Cement and concrete, still outperforming in the sustainability era

Figure 4: Typical concrete composition by volume.
Figure 4: Typical concrete composition by volume.

How is the industry addressing sustainability?

The CO2 impact of concrete construction is due to the sheer volume required to keep up with global needs.

While the cement and concrete industry has long been committed to providing responsible and sustainable high-performance options, there has been a stronger focus on enhancing concrete’s inherent sustainability in recent years.


Cement producers have made significant strides in operational efficiency and heat recovery, plant modernization, and recycling of industrial byproducts as raw material sources. Over the past 20 years, the Canadian cement industry has reduced the energy consumption required for manufacturing by 20 per cent and GHG emissions by almost 15 per cent.

On top of this, producers are also offering lower carbon products. Portland-limestone cements are specially formulated to provide performance equivalent to traditional Portland varieties, but with a portion of the limestone diverted past the pyro-processing stages and incorporated directly into the product. This avoids around 10 per cent of the CO2 emissions from calcination and combustion.

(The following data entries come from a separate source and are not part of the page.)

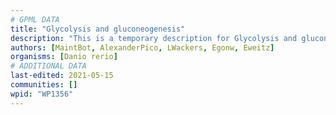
 ```yaml
---
# GPML DATA
title: "Glycolysis and gluconeogenesis"
description: "This is a temporary description for Glycolysis and gluconeogenesis"
authors: [MaintBot, AlexanderPico, LWackers, Egonw, Eweitz]
organisms: [Danio rerio]
# ADDITIONAL DATA
last-edited: 2021-05-15
communities: []
wpid: "WP1356"
---
```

SCMs, such as ground slag, are recycled materials that react with relatively inert byproducts of the hydration reaction (mainly calcium hydroxide) to form compounds that densify the cementitious matrix and enhance later age strength and permeability. SCMs are added to concrete as part of the total cementitious system, and judicious use is desirable not only for the technical advantages, but also environmental benefits. In Canada, it is common to see 25 per cent replacement or more of the cement in concrete with these materials—this corresponds to a comparable reduction in manufacturing energy consumption and GHG emissions, as captured in environmental product declarations (EPDs). Due to these benefits, the industry is trying to increase SCM utilization and investigate new sources of potential materials.

Figure 5: Clinker microscopy showing the various mineral phases (blue equals alite and brown is belite).
Figure 5: Clinker microscopy showing the various mineral phases (blue equals alite and brown is belite).

The substitution of traditional fossil fuels with lower carbon alternatives derived from non-recyclable waste, including single-use plastics and waste biomass, has the potential to reduce the industry’s carbon emissions by 20 to 30 per cent across Canada.

Finally, breakthrough carbon capture, utilization, and storage (CCUS) technologies could yield, when scaled, carbon-neutral or even carbon-negative cement and concrete.


Admixtures are small quantities of various chemicals or nanomaterials added to concrete to improve both performance and efficiency. They can provide air entrainment, control setting characteristics, and improve the workability and constructability of fresh concrete. For hardened concrete, they can increase compressive strengths, reduce shrinkage, and help lower permeability. Admixture producers are evolving their technology to enhance concrete’s durability and longevity, while reducing the need for higher quantities of environmentally intensive and costly materials within a particular mix.


Concrete producers develop and optimize mix designs to balance the performance requirements of a project while minimizing the environmental impact, resource use, and waste. Several concrete associations in Canada and internationally have developed eco-certification programs for their members. The industry has also been diligent with developing independently verified regional EPDs for various mix designs to communicate transparent and comparable information about the life-cycle impact of products.

The academic research community is at the leading edge of testing and developing new materials and innovative technologies. This involves working with the standards community to identify requirements for material properties and use, developing appropriate test methods to measure performance, and ensuring the fitness of these products. This includes CCUS-related innovations, such as replacing virgin aggregate with alternatives manufactured from captured carbon as well as various methods for injecting carbon directly into the concrete mix as it sets.

Sustainable concrete

Sustainable concrete meets the performance requirements of the owner, designer, contractors, and the material supplier while minimizing energy consumption, GHG emissions, virgin material extraction, and waste generation. It will also take advantage of local and recycled materials and have high durability and a long service life. Specifications for concrete should not restrict the concrete mixtures being supplied to the jobsite from being more sustainable.

During a project, several parties will be involved in the production and construction process. The custody of the concrete will change hands several times, with each party having the ability to affect the material’s final performance. Problems can arise when conflicts exist between the specification and performance requirements. Fundamentally, these issues arise due to unfamiliarity with the most current and appropriate standards and lack of knowledge regarding local materials, communication, and planning.

The two main options for specifying concrete are prescriptive and performance-based specifications.

With prescriptive specifications, the owner stipulates the material types, sources, quantities, air content, slump, and construction processes, while the contractor plans construction methods around those parameters. The concrete supplier then verifies the concrete complies with those criteria. The specifier assumes responsibility for concrete performance.

Under the performance option, the owner specifies the structural and durability requirements and other performance criteria. The contractor is responsible for procuring concrete and working with the material supplier who will establish mix proportions to meet the plastic and hardened requirements. With performance-based requirements, the concrete supplier assumes responsibility for material as delivered. The contractor is responsible for the concrete as placed. This option provides an advantage as the involved parties are free to use their expertise to innovate and ensure the most efficient, economical, and sustainable product is finally used.